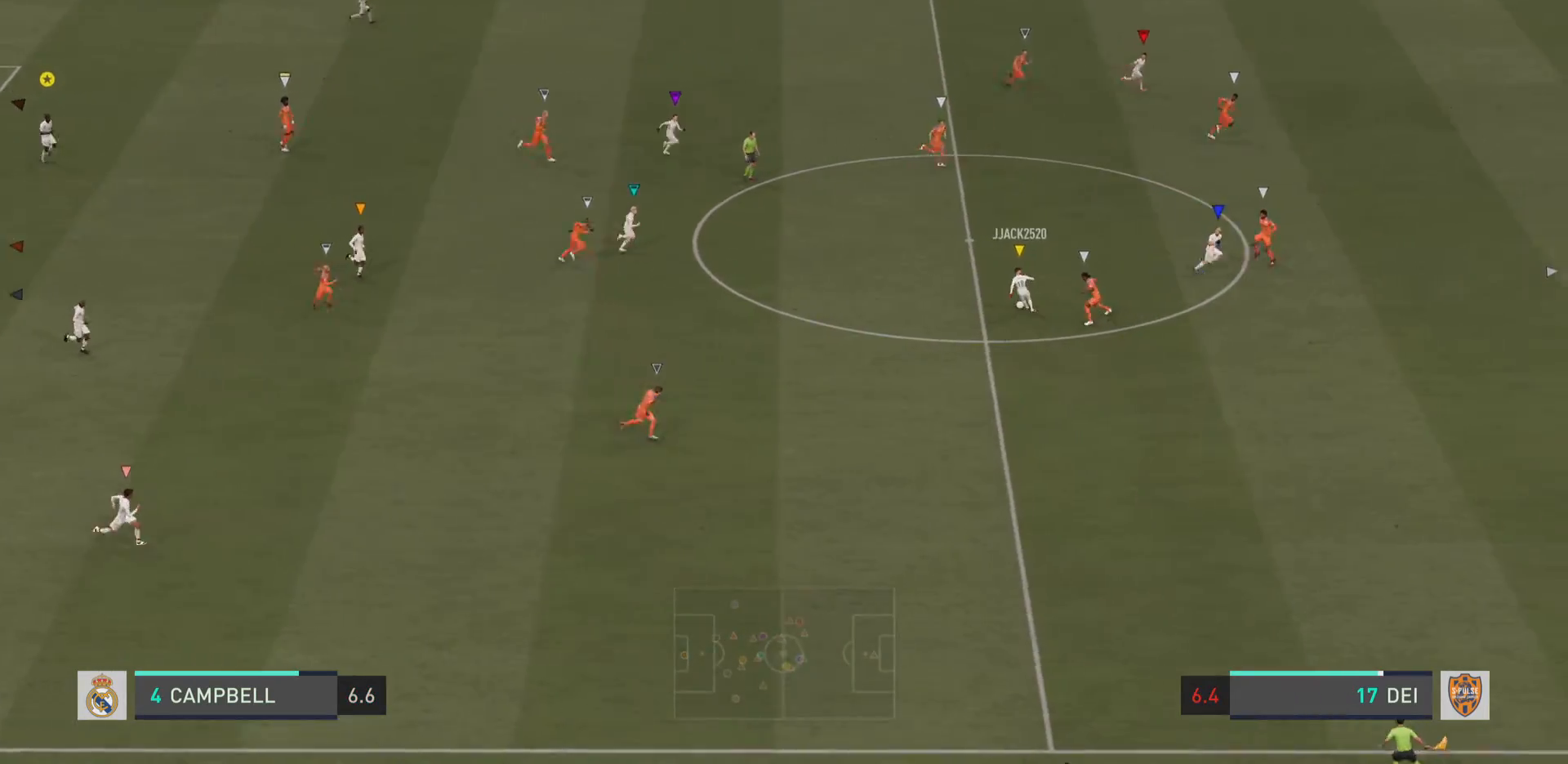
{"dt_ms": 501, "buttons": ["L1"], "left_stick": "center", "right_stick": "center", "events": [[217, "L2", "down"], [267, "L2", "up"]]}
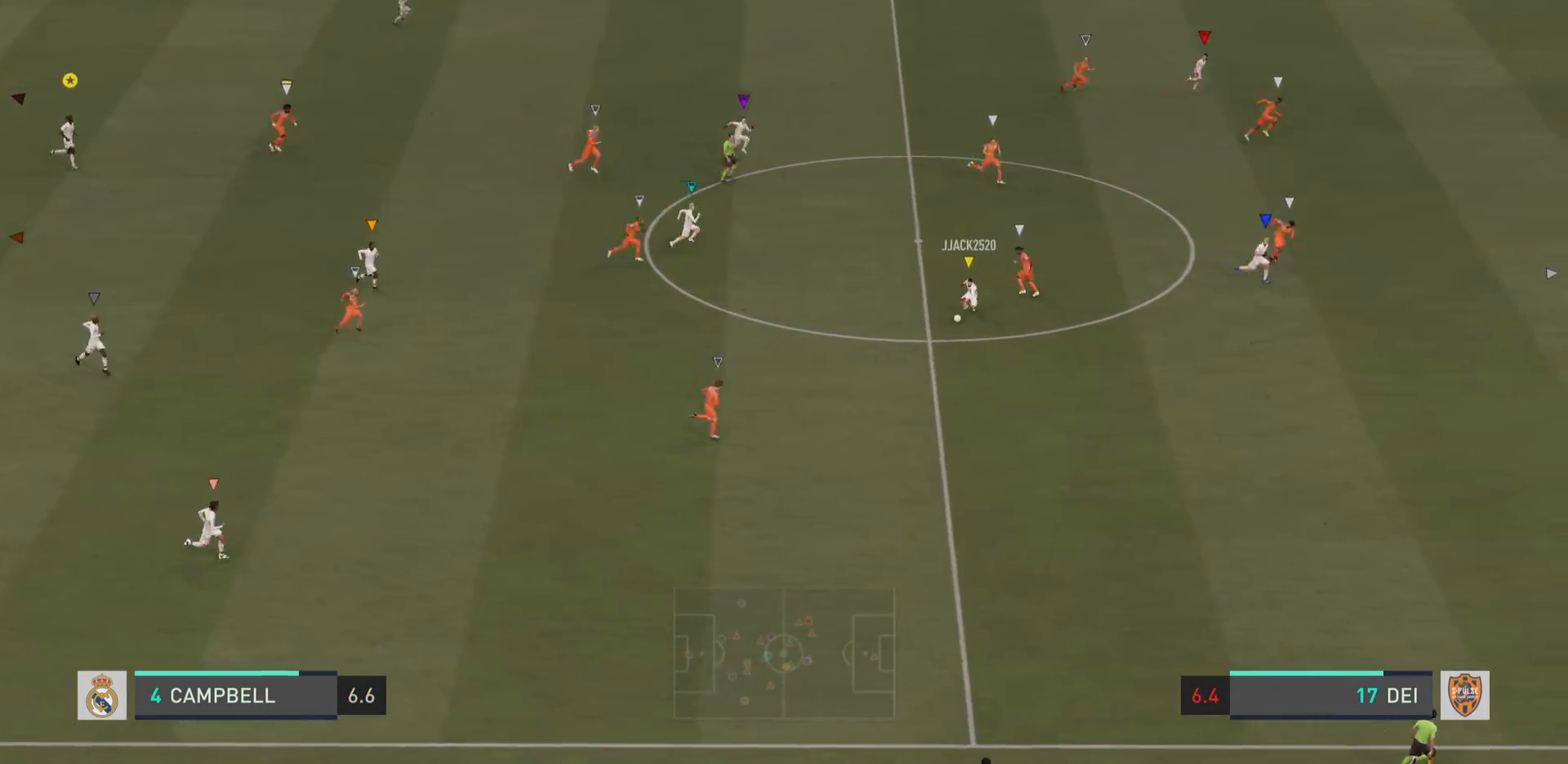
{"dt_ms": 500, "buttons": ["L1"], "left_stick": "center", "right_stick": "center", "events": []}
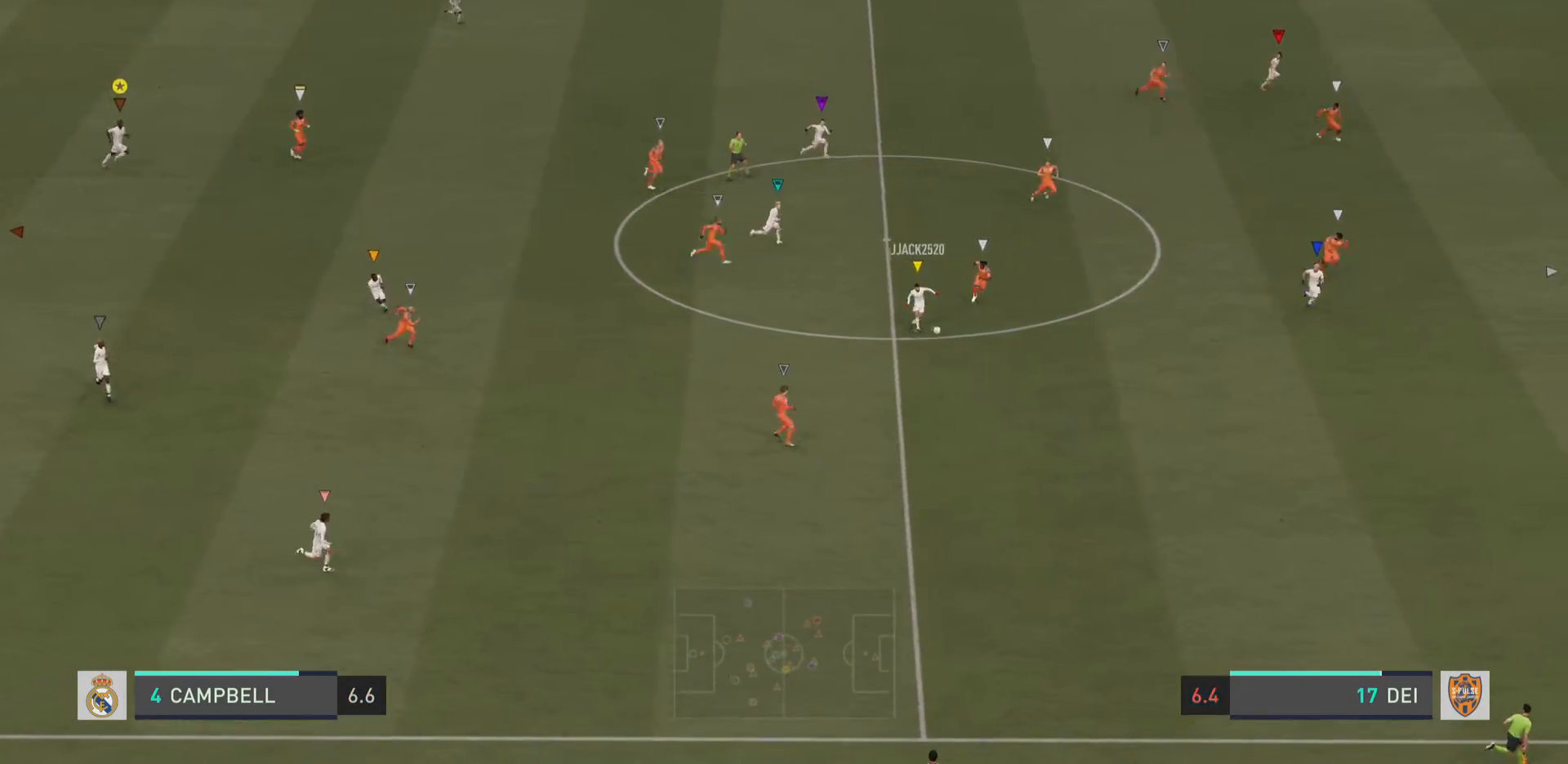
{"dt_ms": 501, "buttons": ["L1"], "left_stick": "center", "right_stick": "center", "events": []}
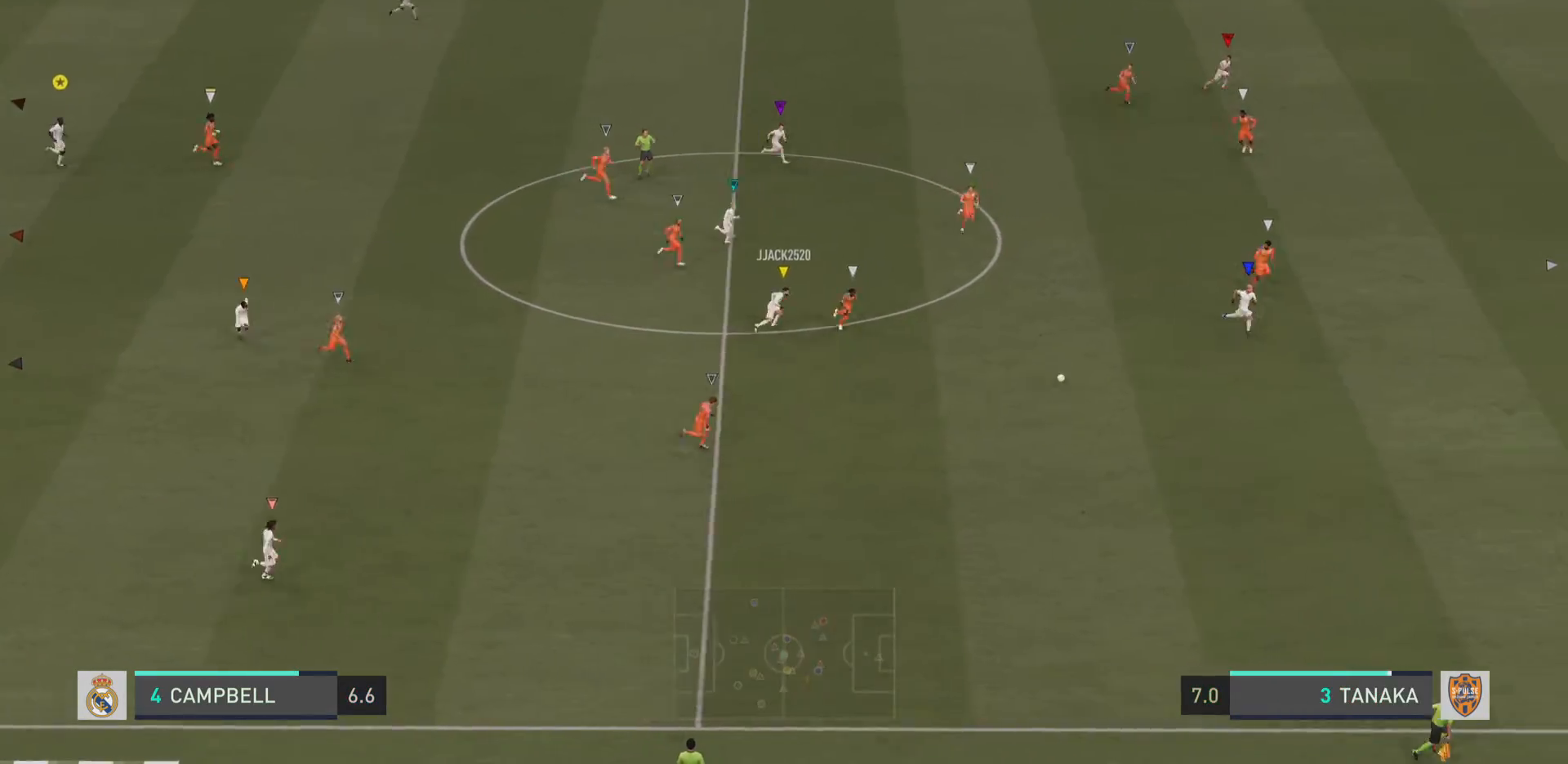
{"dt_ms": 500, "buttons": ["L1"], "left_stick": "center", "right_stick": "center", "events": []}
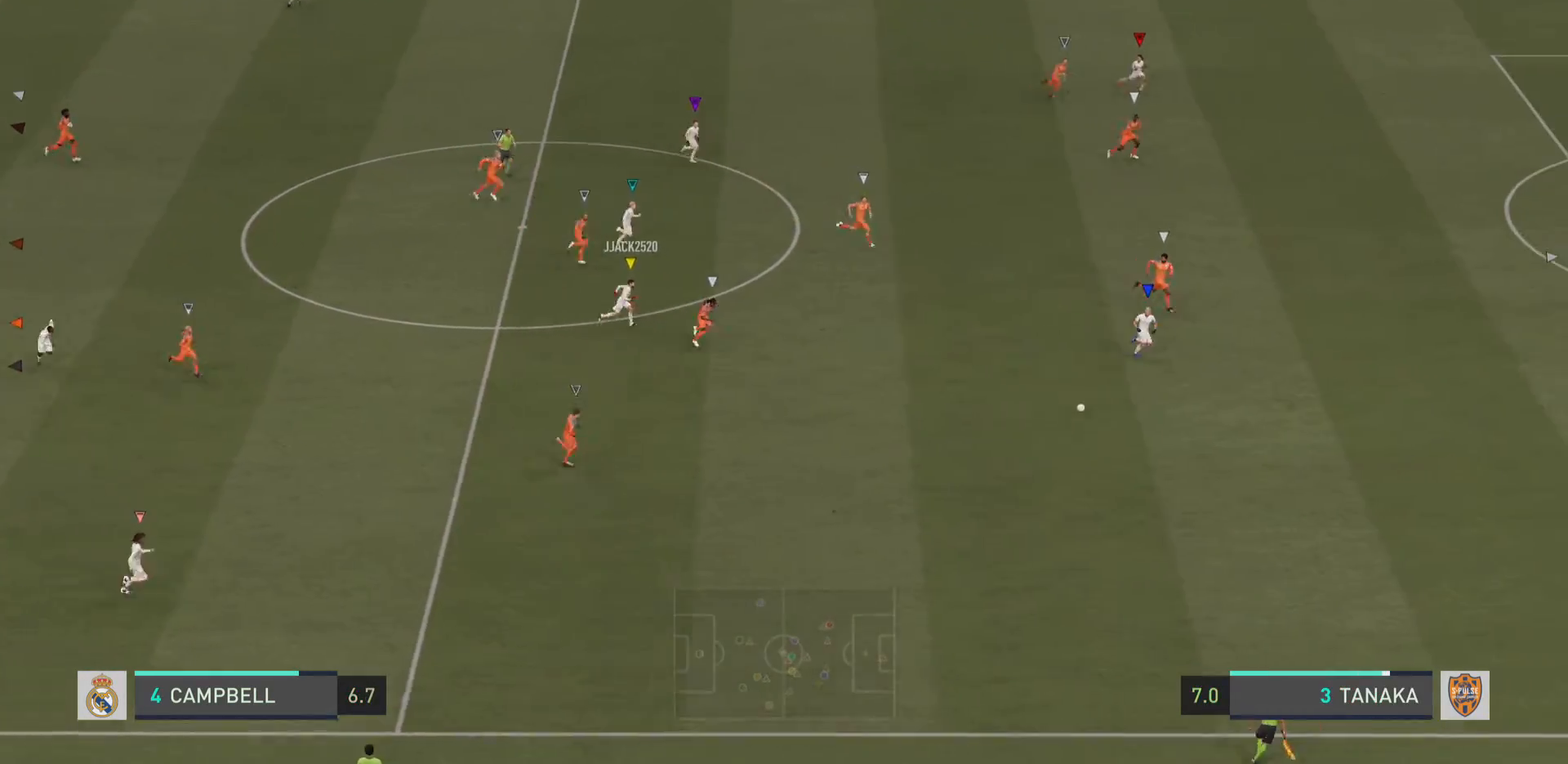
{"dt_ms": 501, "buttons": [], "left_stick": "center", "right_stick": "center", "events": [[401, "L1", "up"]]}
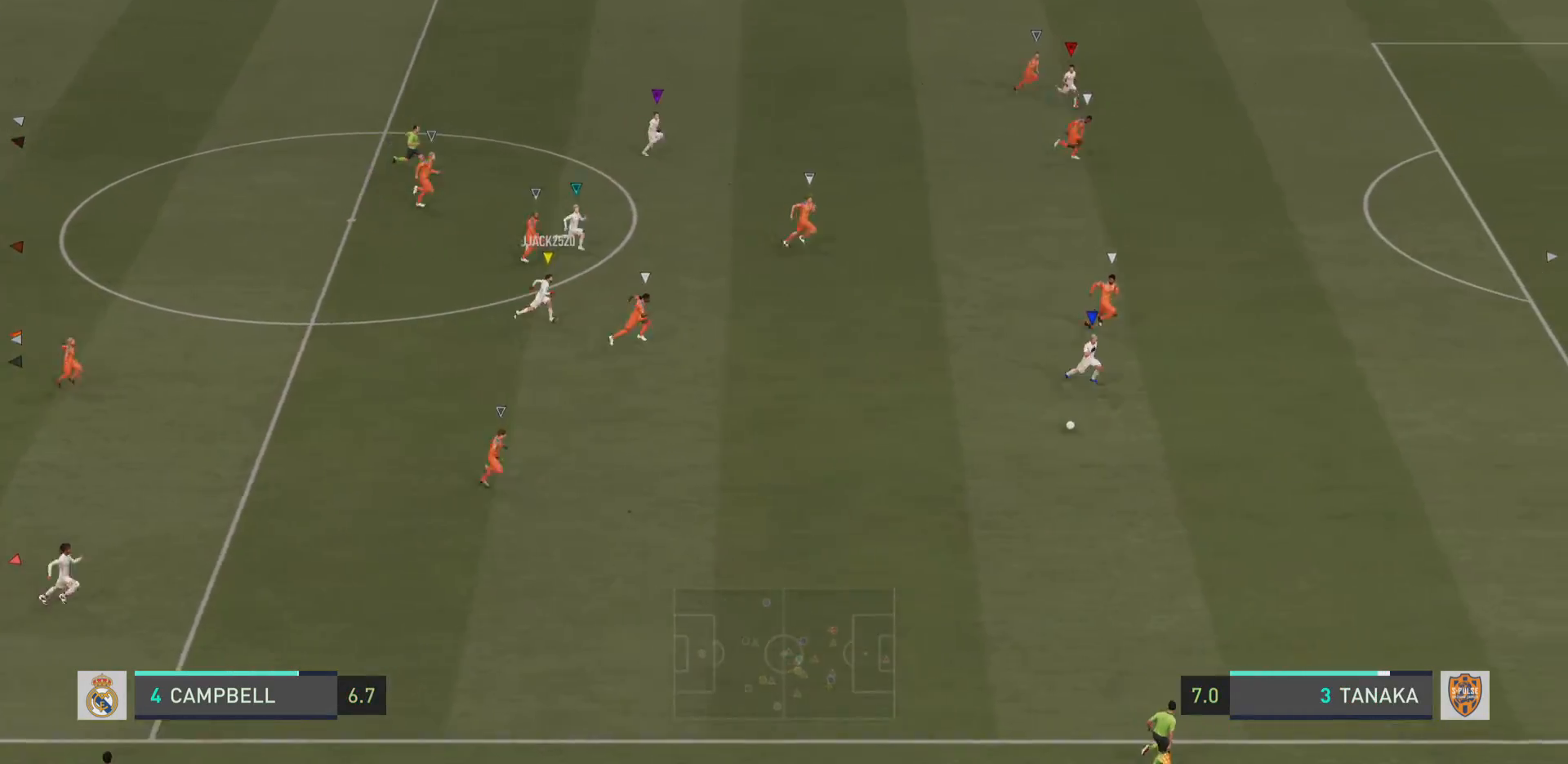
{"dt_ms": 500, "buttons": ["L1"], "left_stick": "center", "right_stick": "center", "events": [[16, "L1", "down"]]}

________________________________________

_TASK DESCRIPTION_
Copy each record exactly. Leave any images out of the copy.

_RESPONSE BELOW_
{"dt_ms": 501, "buttons": ["L1"], "left_stick": "center", "right_stick": "center", "events": [[217, "L2", "down"], [267, "L2", "up"]]}
{"dt_ms": 500, "buttons": ["L1"], "left_stick": "center", "right_stick": "center", "events": []}
{"dt_ms": 501, "buttons": ["L1"], "left_stick": "center", "right_stick": "center", "events": []}
{"dt_ms": 500, "buttons": ["L1"], "left_stick": "center", "right_stick": "center", "events": []}
{"dt_ms": 501, "buttons": [], "left_stick": "center", "right_stick": "center", "events": [[401, "L1", "up"]]}
{"dt_ms": 500, "buttons": ["L1"], "left_stick": "center", "right_stick": "center", "events": [[16, "L1", "down"]]}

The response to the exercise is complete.